WASHINGTON — Federal Reserve Chair Jerome Powell said Wednesday, Sept. 17, 2025, the central bank is cutting its benchmark interest rate by a quarter percentage point, citing a cooling labor market and rising downside risks to employment even as inflation remains above target.
The move lowers the federal funds rate to a range of 4% to 4.25%, the first reduction since December 2024. Powell said the Federal Open Market Committee also voted to continue reducing the Fed’s securities holdings.
“While the unemployment rate remains low, it has edged up. Job gains have slowed and downside risks to employment have risen,” Powell said at a press conference. “In support of our goals and in light of the shift in the balance of risks today, the committee decided to lower our policy interest rate by a quarter percentage point.”
Economic growth has moderated this year, with gross domestic product expanding at an annual pace of 1.5% in the first half of 2025, down from 2.5% last year. Payroll growth has slowed to just 29,000 jobs per month over the past three months, while the unemployment rate rose to 4.3% in August.
Inflation, meanwhile, remains above the Fed’s 2% goal.
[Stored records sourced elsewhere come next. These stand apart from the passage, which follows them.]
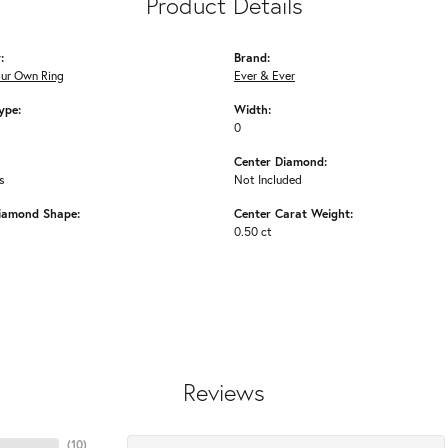
Product Details
:
Brand:
our Own Ring
Ever & Ever
ype:
Width:
0
Center Diamond:
s
Not Included
iamond Shape:
Center Carat Weight:
0.50 ct
Reviews
(
10
)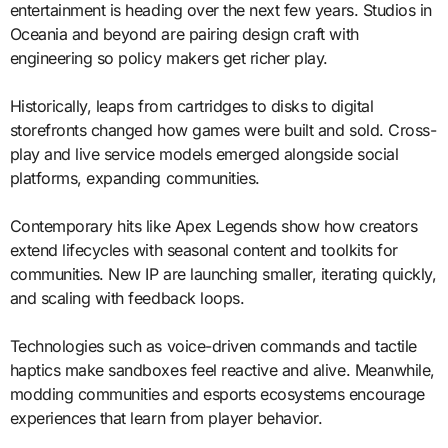
entertainment is heading over the next few years. Studios in
Oceania and beyond are pairing design craft with
engineering so policy makers get richer play.
Historically, leaps from cartridges to disks to digital
storefronts changed how games were built and sold. Cross-
play and live service models emerged alongside social
platforms, expanding communities.
Contemporary hits like Apex Legends show how creators
extend lifecycles with seasonal content and toolkits for
communities. New IP are launching smaller, iterating quickly,
and scaling with feedback loops.
Technologies such as voice-driven commands and tactile
haptics make sandboxes feel reactive and alive. Meanwhile,
modding communities and esports ecosystems encourage
experiences that learn from player behavior.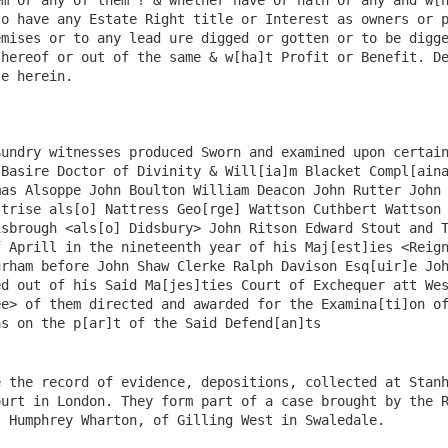
 the record of evidence, depositions, collected at Stanh
urt in London. They form part of a case brought by the R
 Humphrey Wharton, of Gilling West in Swaledale.
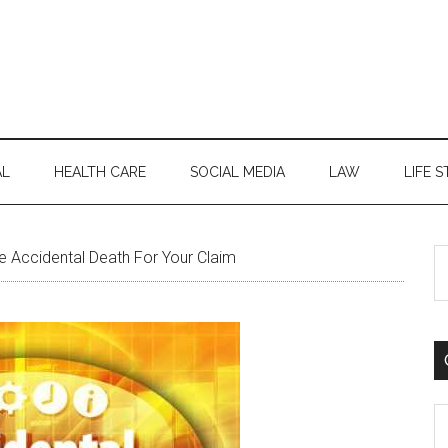
AL
HEALTH CARE
SOCIAL MEDIA
LAW
LIFE S
S
 Accidental Death For Your Claim
th
si
...
C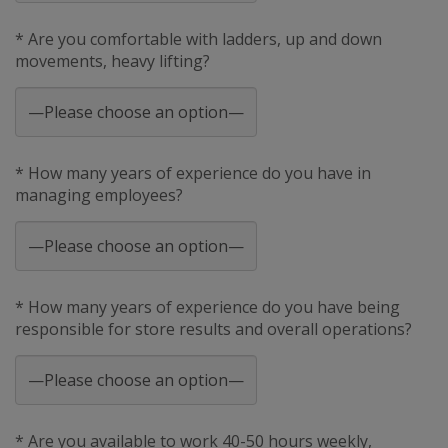
* Are you comfortable with ladders, up and down
movements, heavy lifting?
* How many years of experience do you have in
managing employees?
* How many years of experience do you have being
responsible for store results and overall operations?
* Are you available to work 40-50 hours weekly,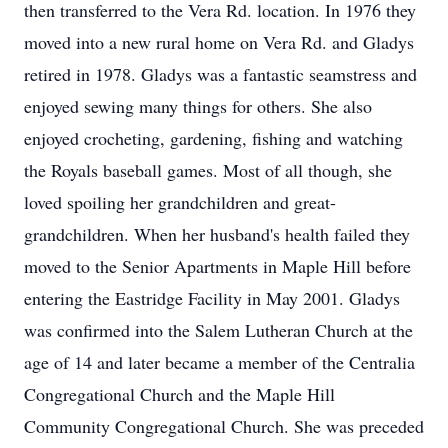
then transferred to the Vera Rd. location. In 1976 they
moved into a new rural home on Vera Rd. and Gladys
retired in 1978. Gladys was a fantastic seamstress and
enjoyed sewing many things for others. She also
enjoyed crocheting, gardening, fishing and watching
the Royals baseball games. Most of all though, she
loved spoiling her grandchildren and great-
grandchildren. When her husband's health failed they
moved to the Senior Apartments in Maple Hill before
entering the Eastridge Facility in May 2001. Gladys
was confirmed into the Salem Lutheran Church at the
age of 14 and later became a member of the Centralia
Congregational Church and the Maple Hill
Community Congregational Church. She was preceded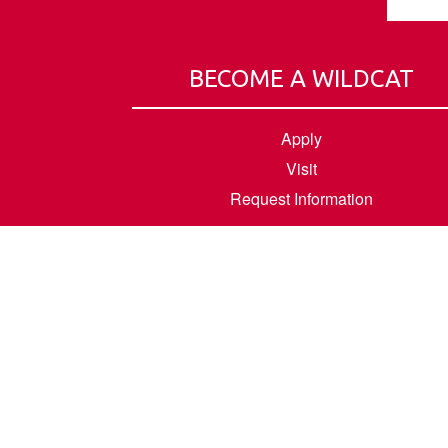
BECOME A WILDCAT
Apply
Visit
Request Information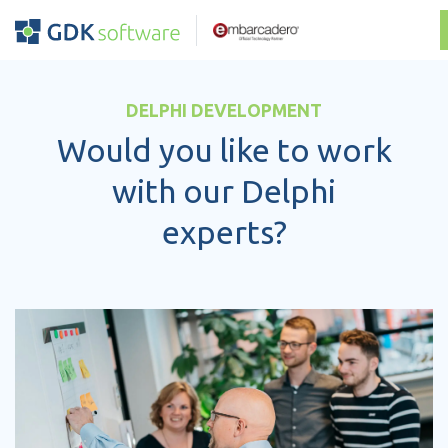
DELPHI DEVELOPMENT
Would you like to work
with our Delphi
experts?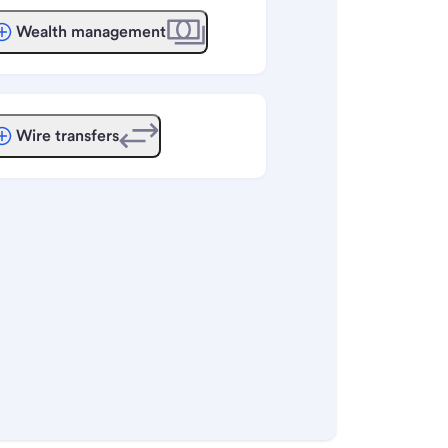
Wealth management
Wire transfers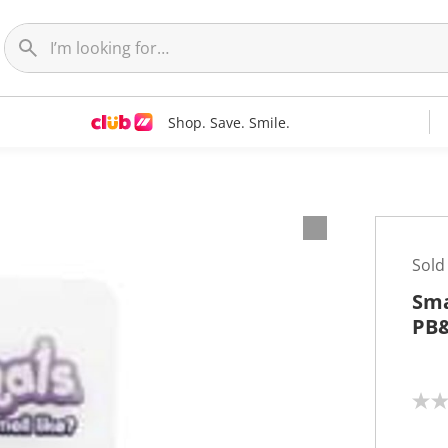
Shop. Save. Smile.
Sold
Sma
PB&
N
o
r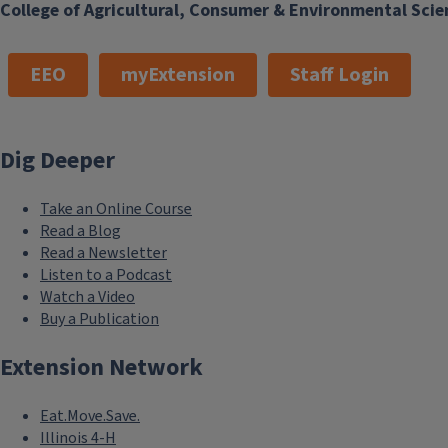
College of Agricultural, Consumer & Environmental Scie
EEO
myExtension
Staff Login
Dig Deeper
Take an Online Course
Read a Blog
Read a Newsletter
Listen to a Podcast
Watch a Video
Buy a Publication
Extension Network
Eat.Move.Save.
Illinois 4-H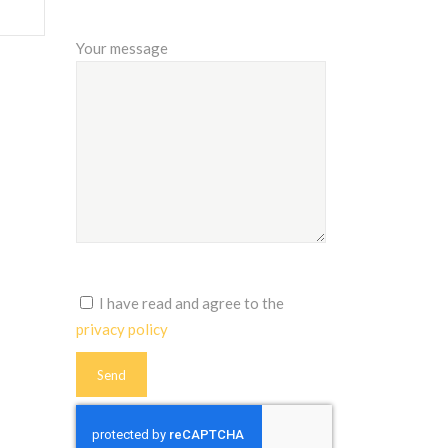
Your message
I have read and agree to the
privacy policy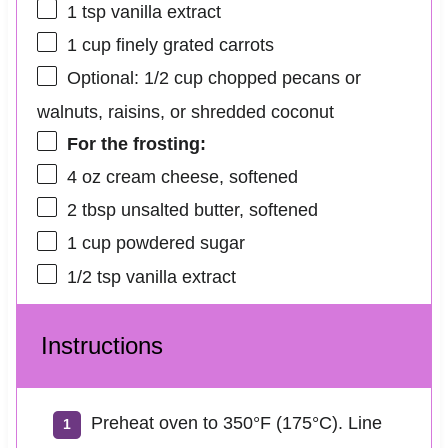
1 tsp
vanilla extract
1 cup
finely grated carrots
Optional: 1/2 cup chopped pecans or
walnuts, raisins, or shredded coconut
For the frosting:
4 oz
cream cheese, softened
2 tbsp
unsalted butter, softened
1 cup
powdered sugar
1/2 tsp
vanilla extract
Instructions
Preheat oven to 350°F (175°C). Line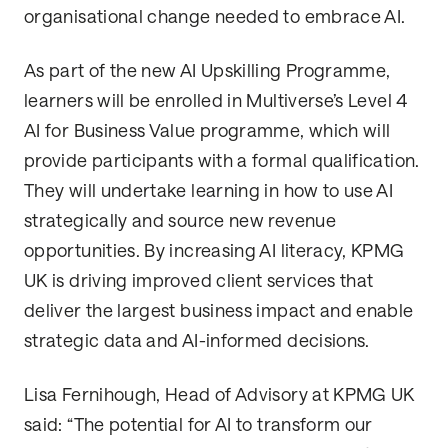
organisational change needed to embrace AI.
As part of the new AI Upskilling Programme,
learners will be enrolled in Multiverse’s Level 4
AI for Business Value programme, which will
provide participants with a formal qualification.
They will undertake learning in how to use AI
strategically and source new revenue
opportunities. By increasing AI literacy, KPMG
UK is driving improved client services that
deliver the largest business impact and enable
strategic data and AI-informed decisions.
Lisa Fernihough, Head of Advisory at KPMG UK
said: “The potential for AI to transform our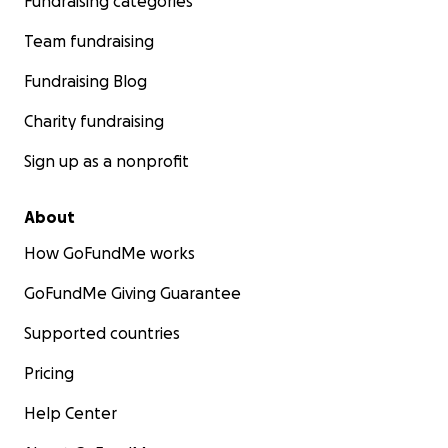
Fundraising categories
Team fundraising
Fundraising Blog
Charity fundraising
Sign up as a nonprofit
About
How GoFundMe works
GoFundMe Giving Guarantee
Supported countries
Pricing
Help Center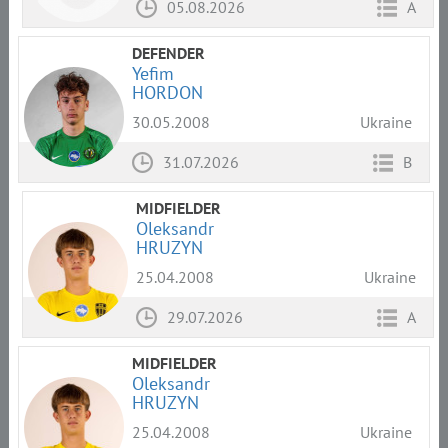
05.08.2026
A
DEFENDER
Yefim
HORDON
30.05.2008
Ukraine
31.07.2026
B
MIDFIELDER
Oleksandr
HRUZYN
25.04.2008
Ukraine
29.07.2026
A
MIDFIELDER
Oleksandr
HRUZYN
25.04.2008
Ukraine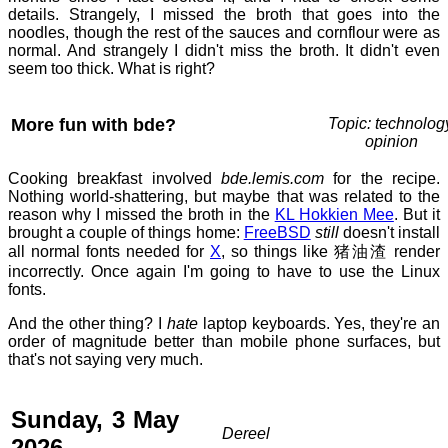
details. Strangely, I missed the broth that goes into the
noodles, though the rest of the sauces and cornflour were as
normal. And strangely I didn't miss the broth. It didn't even
seem too thick. What is right?
More fun with bde?
Topic: technolog
opinion
Cooking breakfast involved
bde.lemis.com
for the recipe.
Nothing world-shattering, but maybe that was related to the
reason why I missed the broth in the
KL Hokkien Mee
. But it
brought a couple of things home:
FreeBSD
still
doesn't install
all normal fonts needed for
X
, so things like 猪油渣 render
incorrectly. Once again I'm going to have to use the Linux
fonts.
And the other thing? I
hate
laptop keyboards. Yes, they're an
order of magnitude better than mobile phone surfaces, but
that's not saying very much.
Sunday, 3 May
Dereel
2026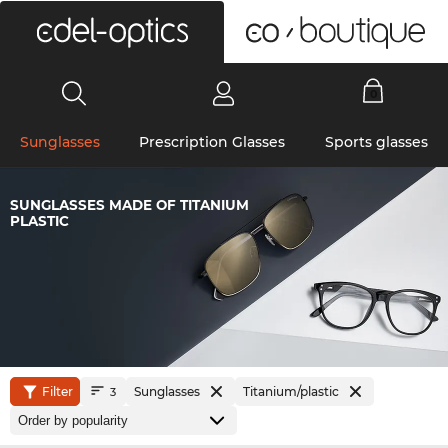
0
Sunglasses
Prescription Glasses
Sports glasses
SUNGLASSES MADE OF TITANIUM
PLASTIC
Filter
Sunglasses
Titanium/plastic
3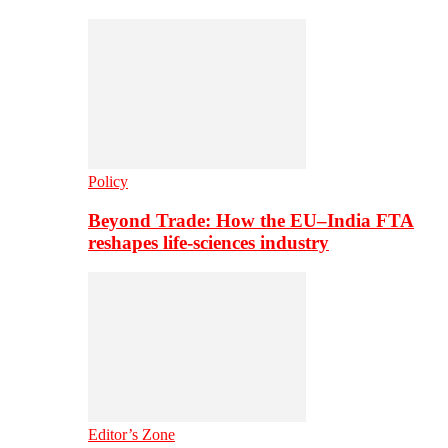
Policy
Beyond Trade: How the EU–India FTA
reshapes life-sciences industry
Editor’s Zone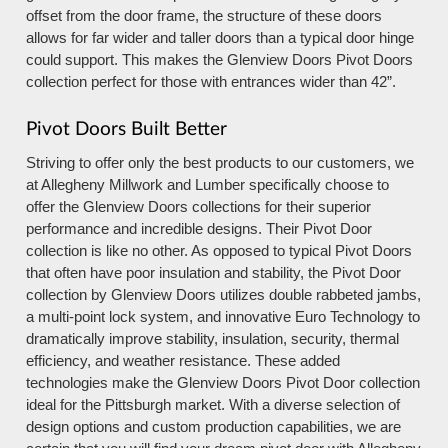
offset from the door frame, the structure of these doors
allows for far wider and taller doors than a typical door hinge
could support. This makes the Glenview Doors Pivot Doors
collection perfect for those with entrances wider than 42”.
Pivot Doors Built Better
Striving to offer only the best products to our customers, we
at Allegheny Millwork and Lumber specifically choose to
offer the Glenview Doors collections for their superior
performance and incredible designs. Their Pivot Door
collection is like no other. As opposed to typical Pivot Doors
that often have poor insulation and stability, the Pivot Door
collection by Glenview Doors utilizes double rabbeted jambs,
a multi-point lock system, and innovative Euro Technology to
dramatically improve stability, insulation, security, thermal
efficiency, and weather resistance. These added
technologies make the Glenview Doors Pivot Door collection
ideal for the Pittsburgh market. With a diverse selection of
design options and custom production capabilities, we are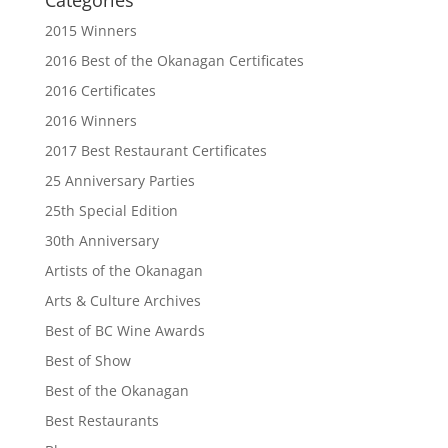
2015 Winners
2016 Best of the Okanagan Certificates
2016 Certificates
2016 Winners
2017 Best Restaurant Certificates
25 Anniversary Parties
25th Special Edition
30th Anniversary
Artists of the Okanagan
Arts & Culture Archives
Best of BC Wine Awards
Best of Show
Best of the Okanagan
Best Restaurants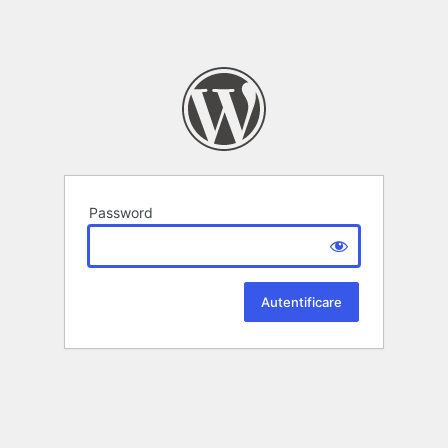
Password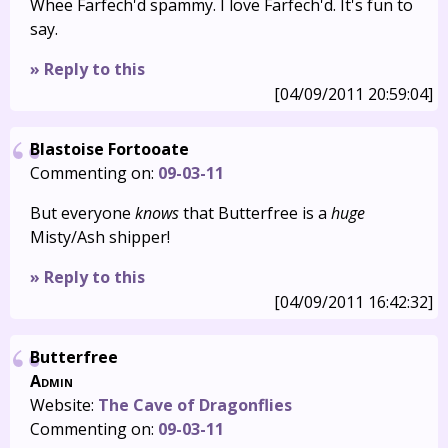
Whee Farfech'd spammy. I love Farfech'd. It's fun to
say.
» Reply to this
[04/09/2011 20:59:04]
Blastoise Fortooate
Commenting on:
09-03-11
But everyone
knows
that Butterfree is a
huge
Misty/Ash shipper!
» Reply to this
[04/09/2011 16:42:32]
Butterfree
Admin
Website:
The Cave of Dragonflies
Commenting on:
09-03-11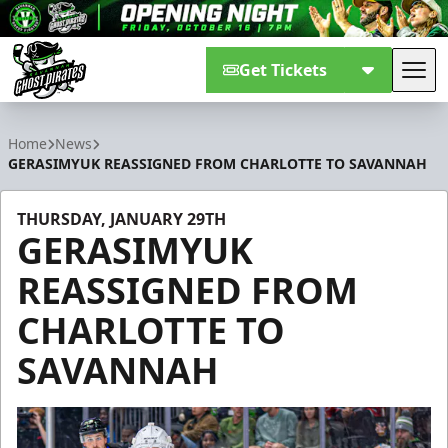
Get Tickets
Tog
Savannah Ghost Pirates
Home
News
GERASIMYUK REASSIGNED FROM CHARLOTTE TO SAVANNAH
THURSDAY, JANUARY 29TH
GERASIMYUK
REASSIGNED FROM
CHARLOTTE TO
SAVANNAH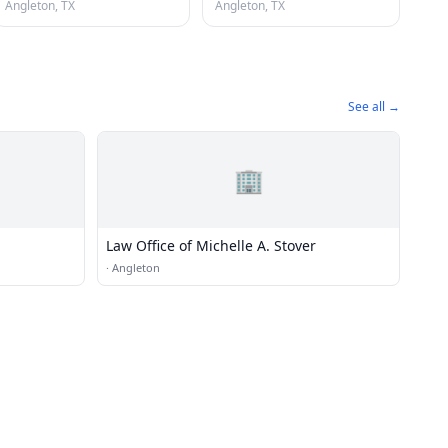
Angleton, TX
Angleton, TX
See all →
🏢
Law Office of Michelle A. Stover
·
Angleton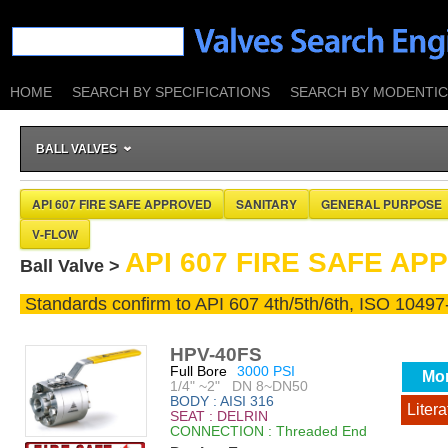
HOME
SEARCH BY SPECIFICATIONS
SEARCH BY MODENTIC 
BALL VALVES
API 607 FIRE SAFE APPROVED
SANITARY
GENERAL PURPOSE
V-FLOW
API 607 FIRE SAFE A
Ball Valve >
Standards confirm to API 607 4th/5th/6th, ISO 10497
HPV-40FS
Full Bore
3000 PSI
Mo
1/4" ~2" DN 8~DN50
BODY : AISI 316
Litera
SEAT : DELRIN
CONNECTION : Threaded End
The central bank’s preferred PCE price index rose 2.7% in the past year, with core inflation at 2.9%. Powell said tariffs have contributed to higher goods prices but stressed that services inflation continues to ease.
The Fed’s updated projections show the median policy rate at 3.6% by the end of 2025, 3.4% in 2026, and 3.1% in 2027, each a quarter-point lower than in June.
“With downside risks to employment having increased, the balance of risks has shifted,” Powell said. “We judged it appropriate at this meeting to take another step toward a more neutral policy stance.”
Press Conference Exchanges
Powell fielded pointed questions on the Fed’s independence, inflation risks, and financial markets:
- Political independence: Chris Rugaber of the Associated Press asked whether new Fed Governor Steven Myron’s continued White House role compromises the central bank’s independence. Powell replied the committee remains “united in pursuing our mandate” and “strongly committed to maintaining independence.”
- Why cut rates with inflation still high? Nick Timiraos of The Wall Street Journal pressed Powell on whether conditions still justify a restrictive stance. Powell called the decision a “risk management cut,” arguing that slower job creation signals “the balance of risks has shifted.”
- Tariffs and jobs: Follow-ups from Rugaber and others focused on whether tariffs are fueling inflation and weakening employment. Powell acknowledged tariffs are contributing to higher goods prices but stressed the labor market slowdown is “much more about the change in immigration.”
- Housing affordability: Nicole Goodkind of Barron’s asked whether high rates are worsening the housing shortage. Powell said lower mortgage costs should gradually ease affordability pressures, but added the deeper problem is a nationwide housing shortfall beyond the Fed’s control.
- Market bubble concerns: Matt Egan of CNN questioned whether cutting rates with stocks near record highs risks fueling a bubble. Powell responded that the Fed is “tightly focused on maximum employment and price stability” while continuing to monitor financial stability.
Powell closed by reiterating the Fed’s dual mandate: “We remain committed to supporting maximum employment, bringing inflation sustainably to our 2% goal, and keeping longer-term expectations well anchored.”